Monday, September 13, 2010

Working on my fitness

I was seriously slacking on my fitness last week!  Now, Monday morning rolls around and I feel like a tub of blubber.  This week, I'm getting back on my game, so expect some healthy posts out of me.  To bump up my vegetables I've been trying to use some different things and greens I've never used before.  Its good experimenting.  Let me share what I've found so far, kale.

I bought a bundle of kale at the grocery.  At the check out line, the lady had to ask me what was in the produce bag to ring it up.  Really?  It occurred to me that if the woman at the grocery store had never even seen Kale then most of us have never cooked with it either.

Even I admit it's kind of intimidating to cook Greens that you have never had before. I only recently started using kale in as many recipes as possible.  Before that, I was just like the grocery check out lady; I couldn't identify it if I had to. 

Let me tell you a little about why you should incorporate kale into your diet.  Kale is considered to be a highly nutritious vegetable with powerful antioxidant properties; is also considered to be anti-inflammatory.

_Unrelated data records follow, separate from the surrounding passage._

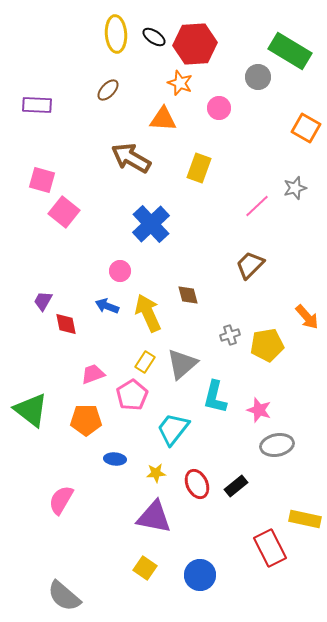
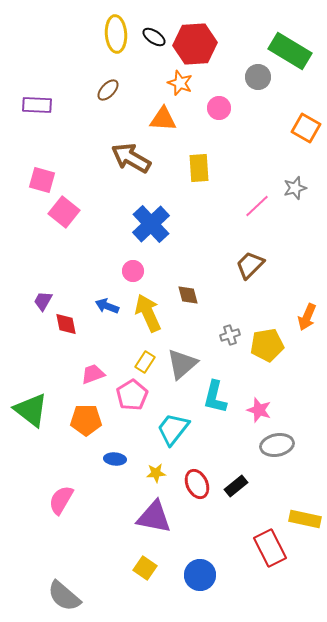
yellow rectangle at (199, 168): rotated 24 degrees counterclockwise
pink circle at (120, 271): moved 13 px right
orange arrow at (307, 317): rotated 64 degrees clockwise
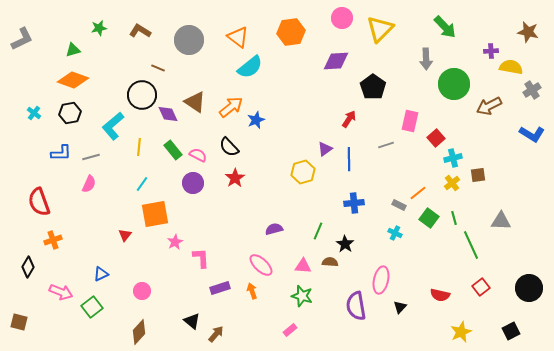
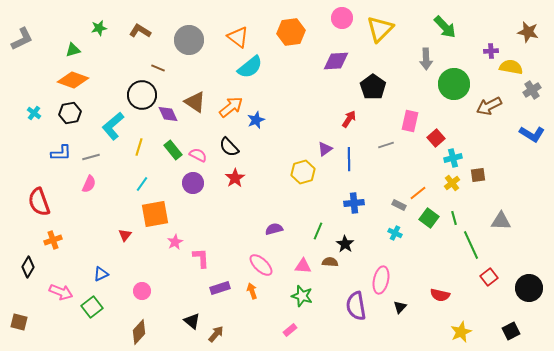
yellow line at (139, 147): rotated 12 degrees clockwise
red square at (481, 287): moved 8 px right, 10 px up
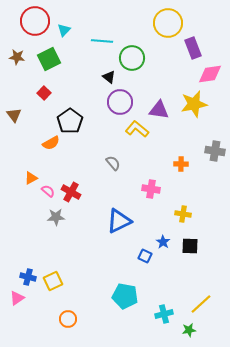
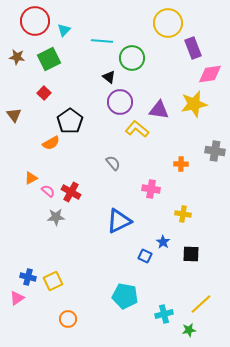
black square: moved 1 px right, 8 px down
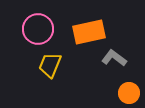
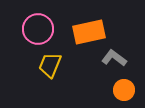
orange circle: moved 5 px left, 3 px up
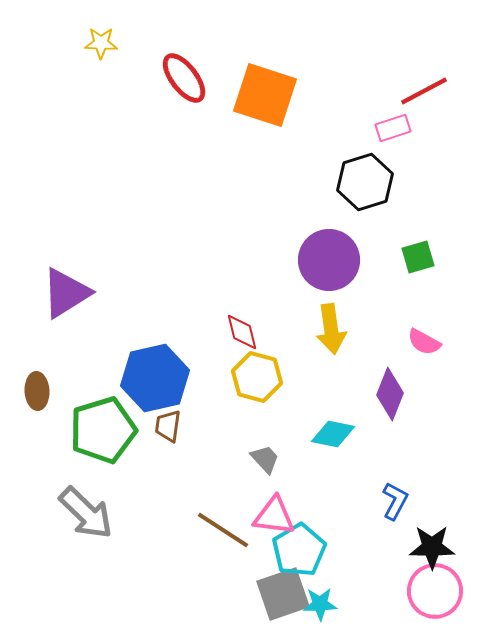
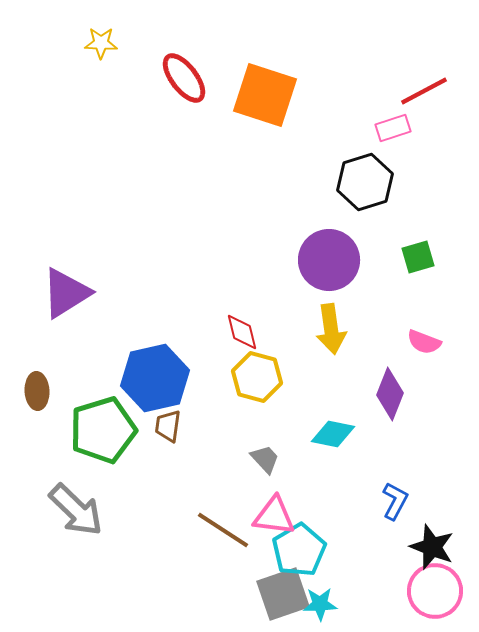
pink semicircle: rotated 8 degrees counterclockwise
gray arrow: moved 10 px left, 3 px up
black star: rotated 21 degrees clockwise
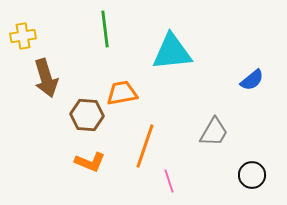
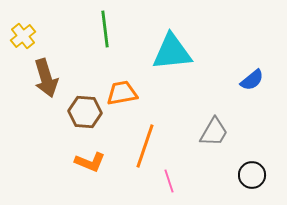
yellow cross: rotated 30 degrees counterclockwise
brown hexagon: moved 2 px left, 3 px up
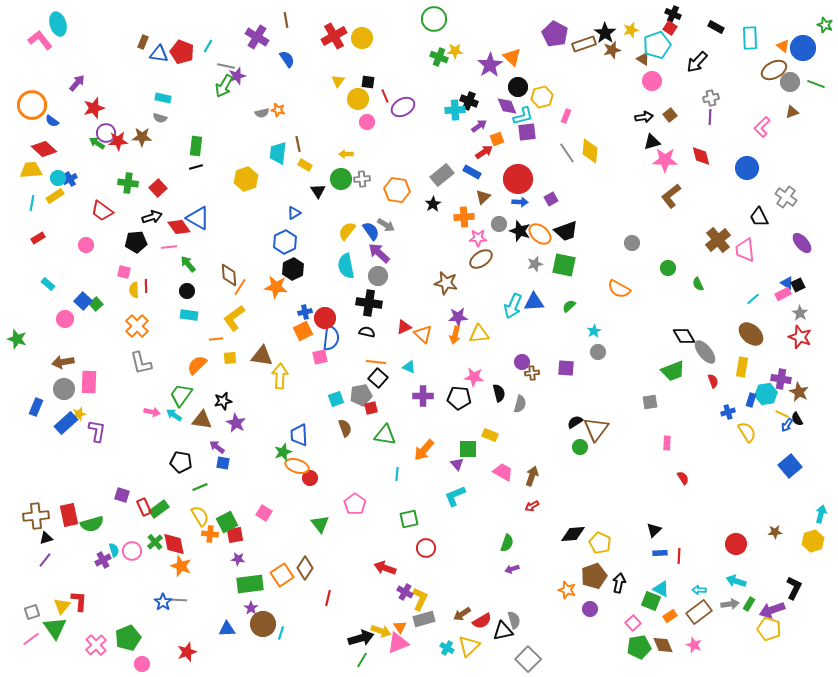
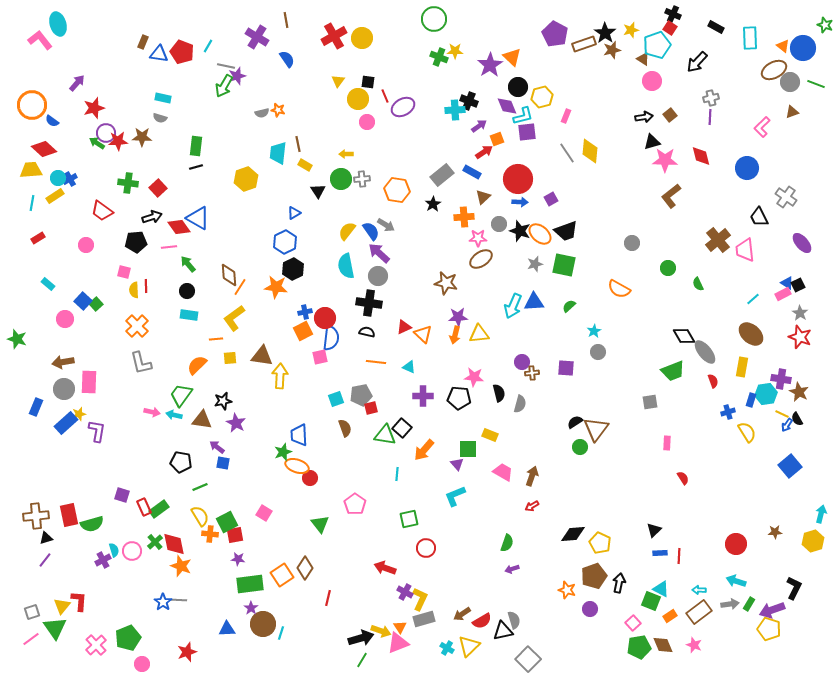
black square at (378, 378): moved 24 px right, 50 px down
cyan arrow at (174, 415): rotated 21 degrees counterclockwise
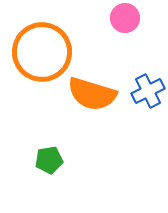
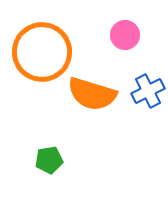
pink circle: moved 17 px down
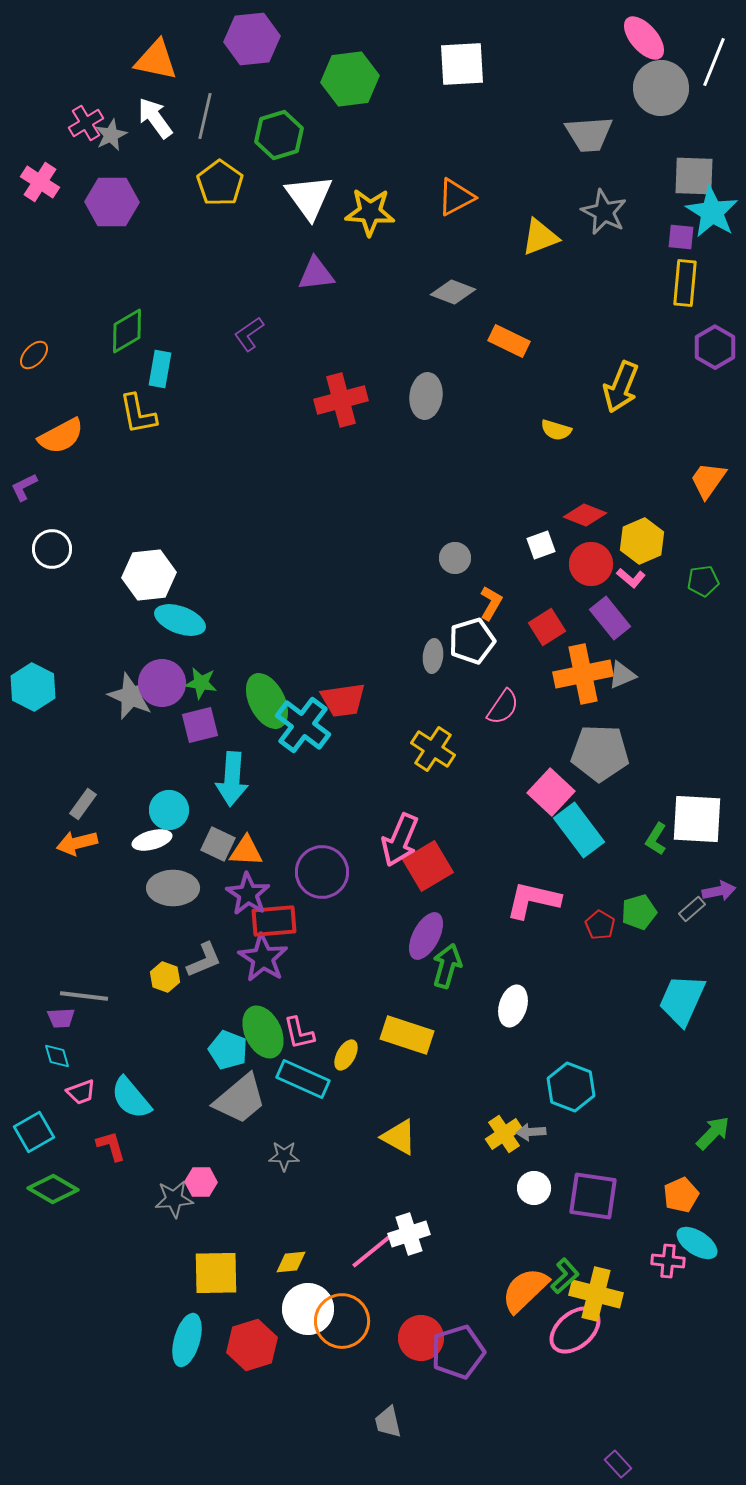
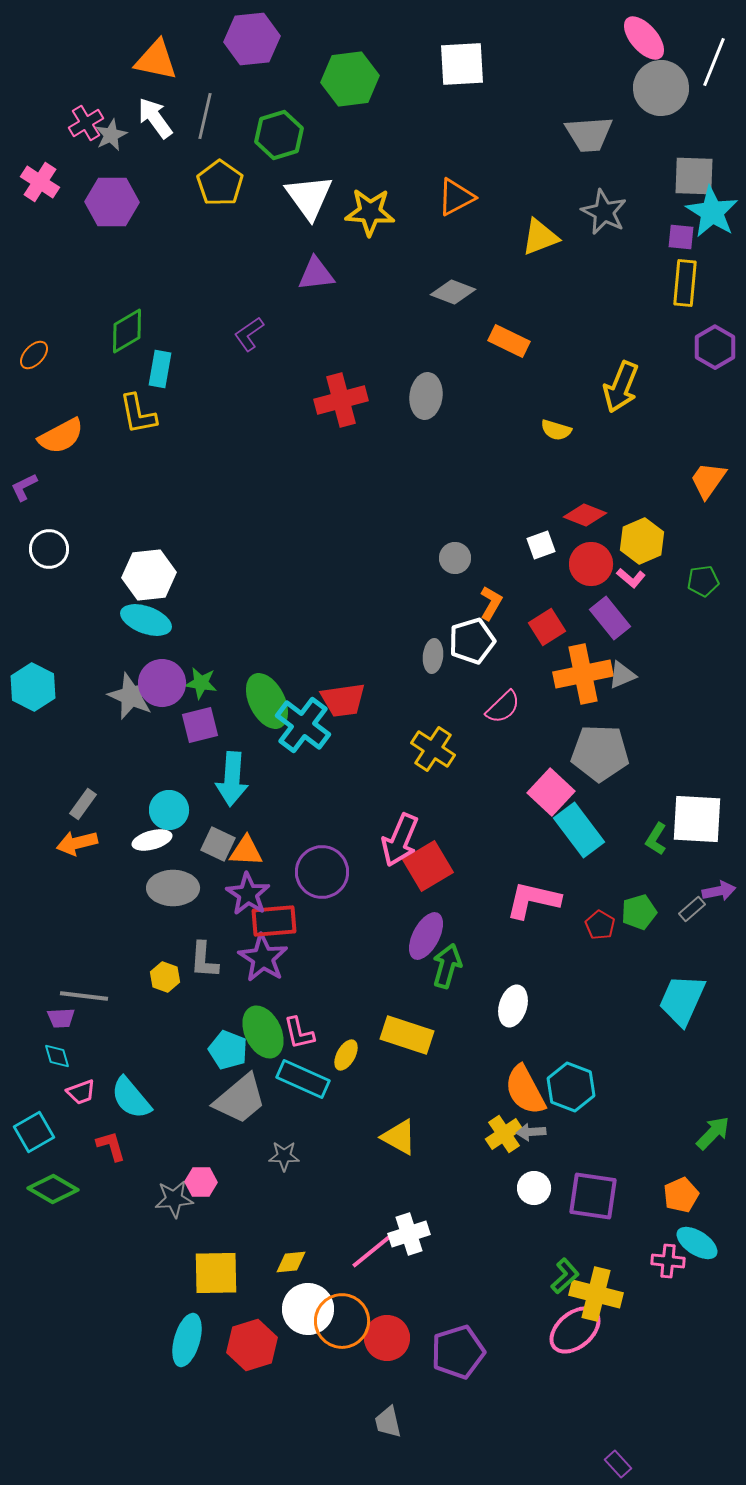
white circle at (52, 549): moved 3 px left
cyan ellipse at (180, 620): moved 34 px left
pink semicircle at (503, 707): rotated 12 degrees clockwise
gray L-shape at (204, 960): rotated 117 degrees clockwise
orange semicircle at (525, 1290): moved 200 px up; rotated 74 degrees counterclockwise
red circle at (421, 1338): moved 34 px left
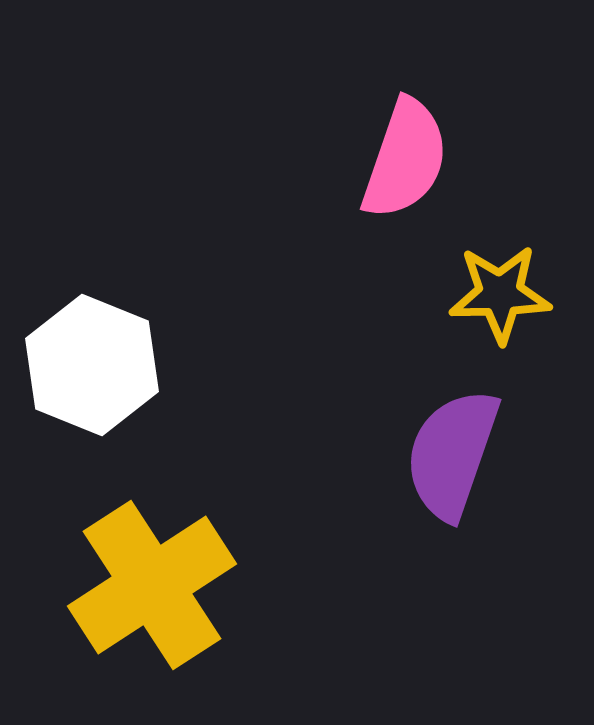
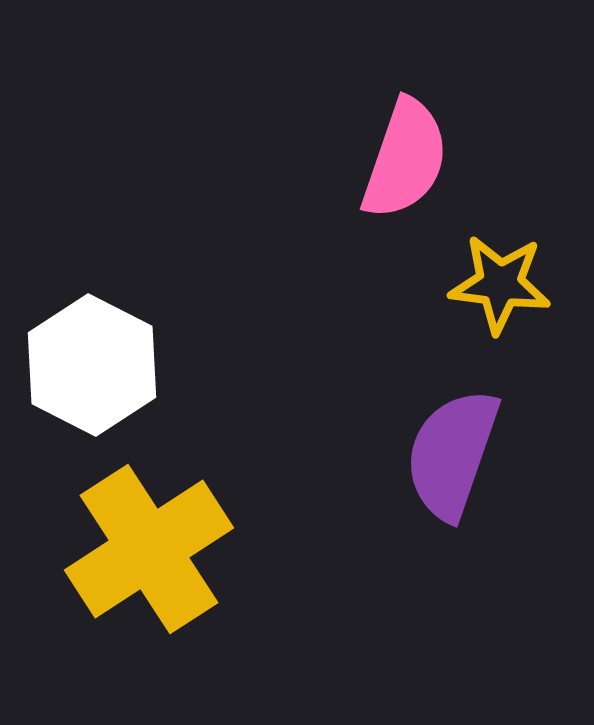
yellow star: moved 10 px up; rotated 8 degrees clockwise
white hexagon: rotated 5 degrees clockwise
yellow cross: moved 3 px left, 36 px up
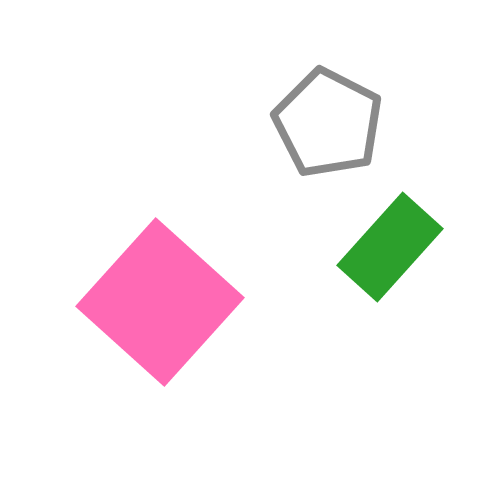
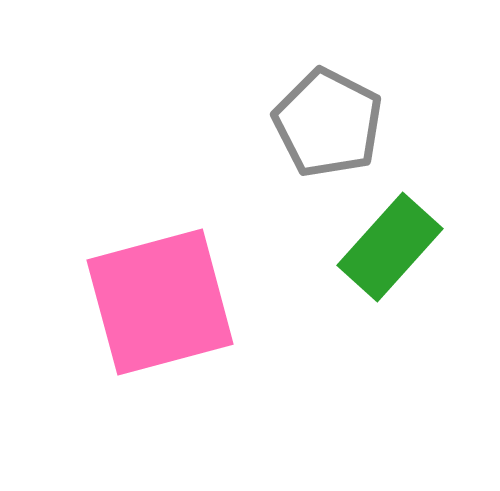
pink square: rotated 33 degrees clockwise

It is very high in beta carotene, vitamin K, vitamin C, lutein, zeaxanthin, and reasonably rich in calcium.
Kale, as with broccoli and other brassicas, contains sulforaphane (particularly when chopped or minced), a chemical believed to have potent anti-cancer properties.  Who couldn't use some anit-cancer properties in their diet, right?

Alright, alright...you get the message and you go buy some.  What to do now?  Wash the leaves up and let them dry well in the sink or on kitchen towel.  There is a thick stalk that runs up the center of the leaf you need to remove before cooking.

To remove, just take your knife and cut along each side of the stalk like so...





Now your cooking...there are tons of recipes online for Kale.  You can see I used it in a my "Chicken less Chicken Tortilla Soup".  I've also used it in place of spinach in some recipes.  Use your imagination. 

Over the weekend I used the bunch that I bought in another dish similar to my "Vino Lo Mein" concoction.  I used kale, broccoli, and red peppers along with the same white wine-lemon sauce as the original recipe. 

I cut the kale into ribbons so it would twirl nicely around my fork with my whole wheat noodles.  Here are some photos along the chopping and stir-fry process of the kale and other vegetables.


Kale is on the right, cut into ribbons.
Other veggies cut into bit size pieces for quick stir-frying.

To retain the most vitamins in Kale, cook it the least amount of time possible.
I cooked the broccoli and red peppers until almost done before adding in kale.


You can see Kale turn a darker hue of green once cooked.




Give it a try and let me know what you think.  I would love to hear how others inappropriate it into meals!